**Data entries**
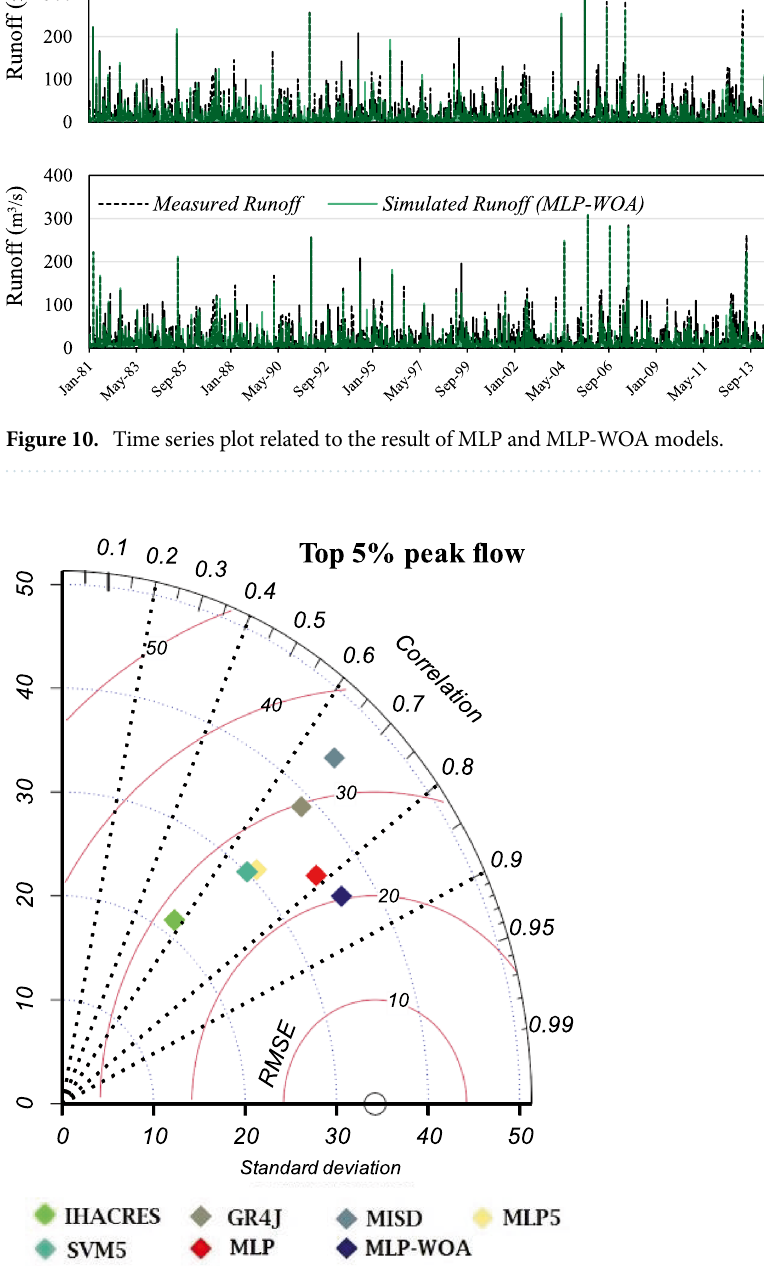
Figure 11. Taylor diagram of top 5% peak flow during the study period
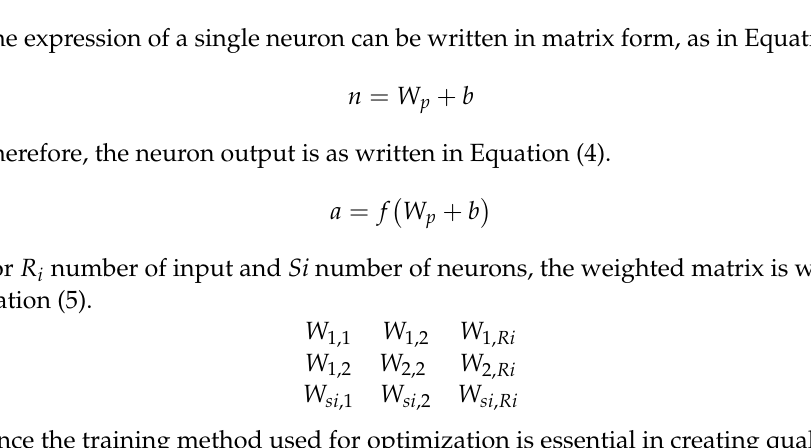
Figure 15. Activation function. Multiple input neurons have individual inputs P 1 , P 2 , P 3 ....P RI weighted by W 1 , 1 , W 1 , 2 , W 1 , 3 ....W 1 , RI and formed a weight matrix W . The neuron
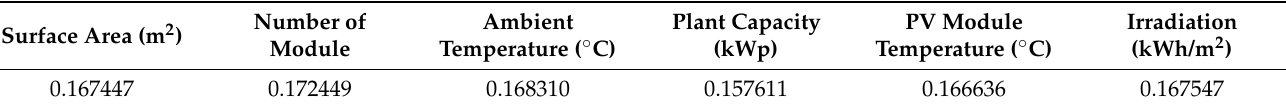
Table 6. Weight to Input or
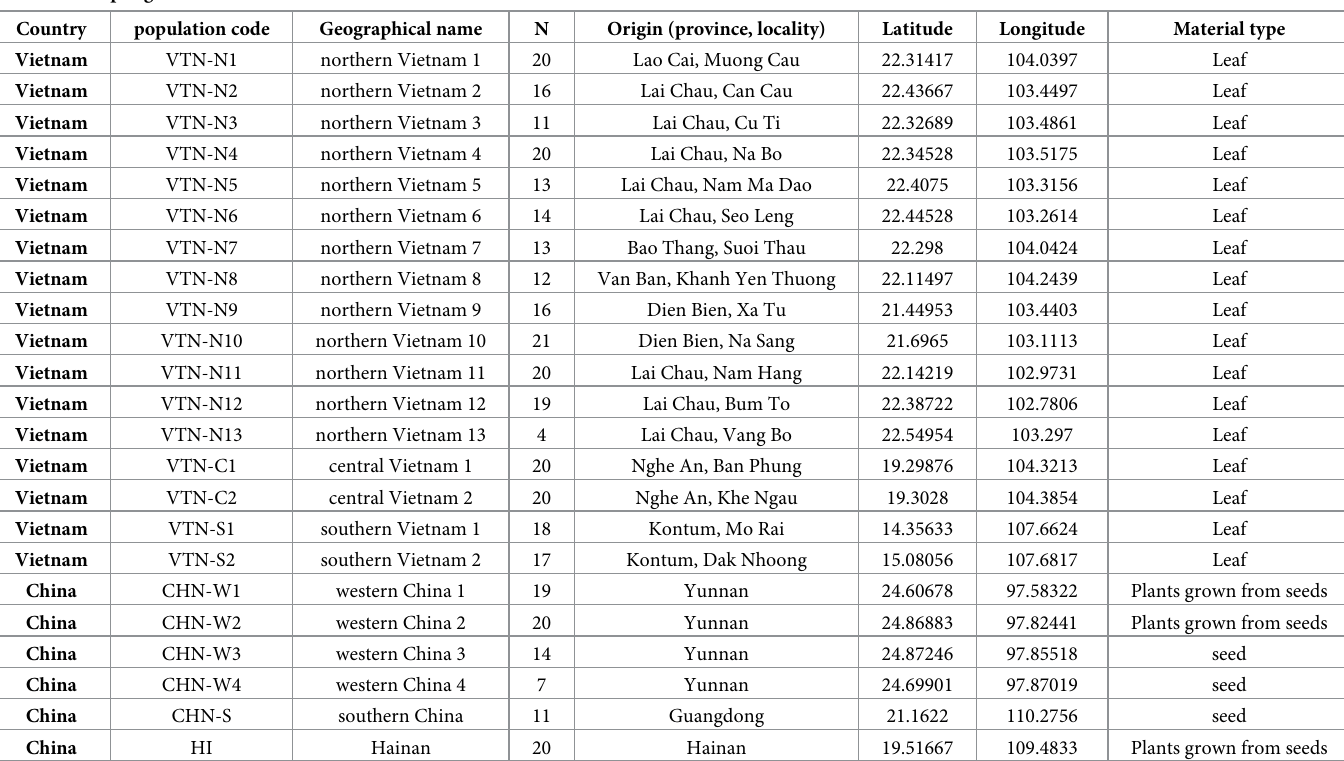
Table 1. Sampling location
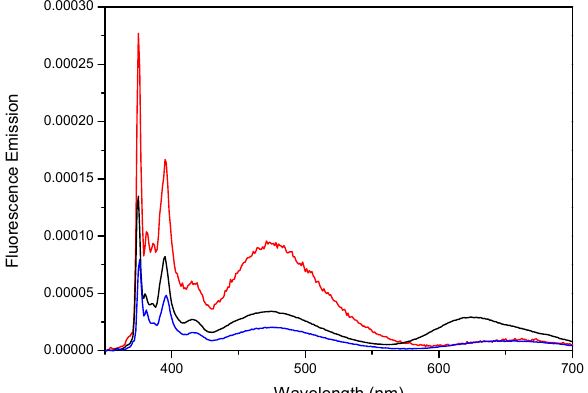
Figure 13. Emission spectra of the Ru(II) trisbipyridine complexes [Ru(Bpy) 2 (Bpy-Py2)] 2+ (black) in acetonitrile and [Ru(Bpy-Py2) 3 ] 2+ (blue) and [Ru(BpyG1-Py4) 3 ] 2+ (red) in THF. “Reprinted from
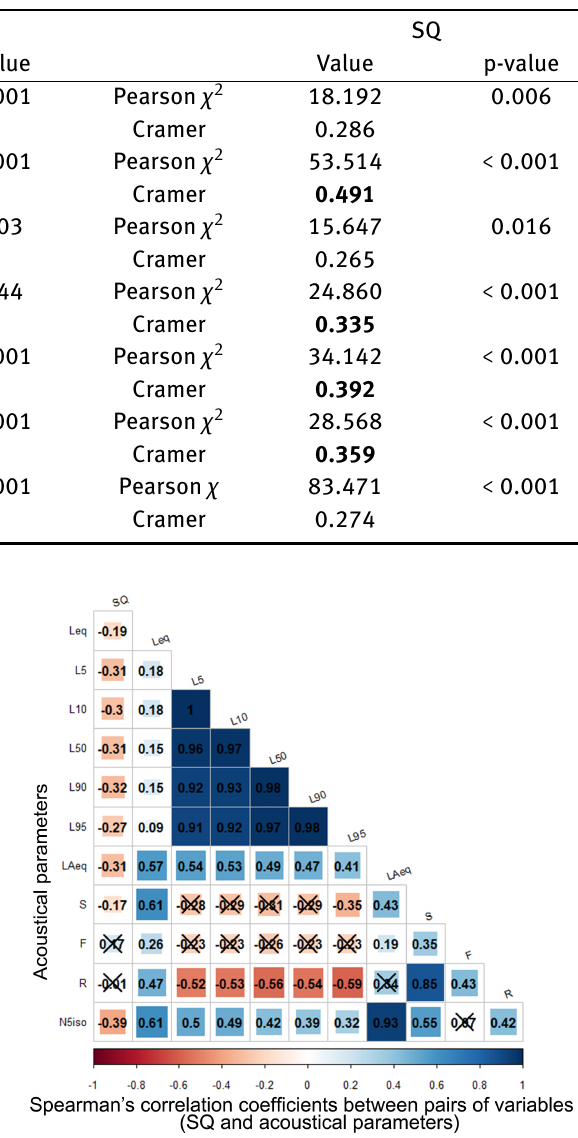
Figure 5: Spearman’s correlogram between soundscape quality (SQ) and acoustical parameters. Cells with “X” report correlation coeflcients not significant at 95% confidence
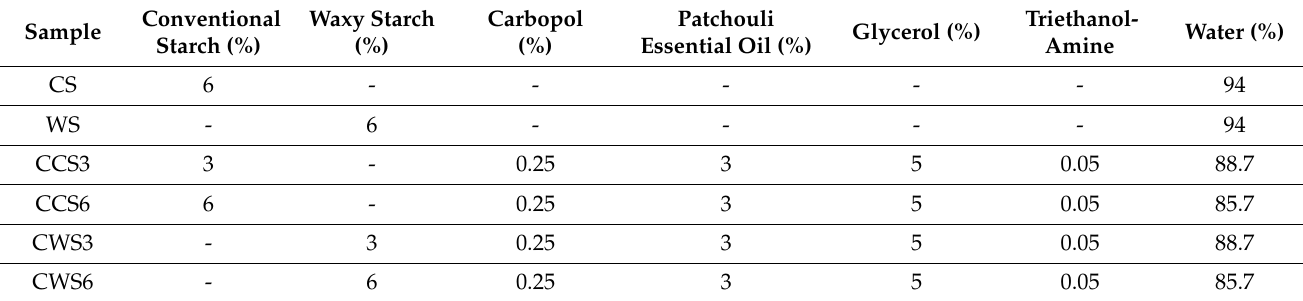
Table 2. Mixture design and chemical composition of hydrogel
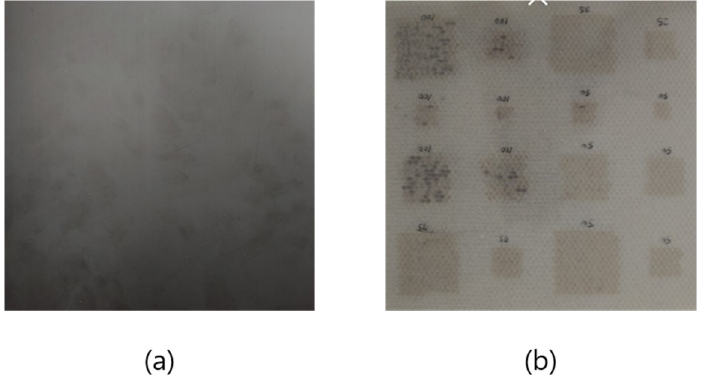
Figure 3. Aramid honeycomb-cored sandwich panel as a test sample. ( a ) The front face skin with CFRP and ( b ) the rear face skin with GFRP.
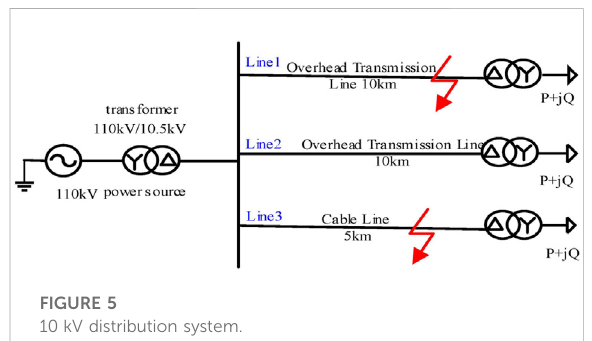
FIGURE 6 Output characteristic frequencyvoltage waveforms ofthree- phase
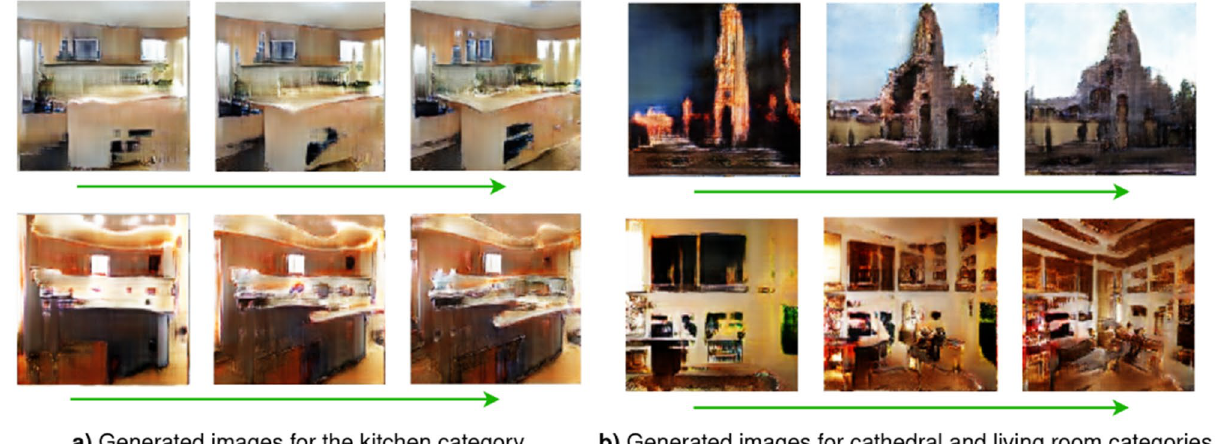
Figure 2. Generated images when fixing Z , where the sequence of generated images is displayed from left to right, while the memorability M is varied from low to high. Shown categories include kitchens, cathedrals, and living rooms.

**How to complete this task**
Transcribe exactly, please, the lines between the start of the records above and the line holding "Table 6. Weight to Input or", counting both of those lines and omitting pictures.

**Answer for the task**
Figure 11. Taylor diagram of top 5% peak flow during the study period
Figure 15. Activation function. Multiple input neurons have individual inputs P 1 , P 2 , P 3 ....P RI weighted by W 1 , 1 , W 1 , 2 , W 1 , 3 ....W 1 , RI and formed a weight matrix W . The neuron
Table 6. Weight to Input or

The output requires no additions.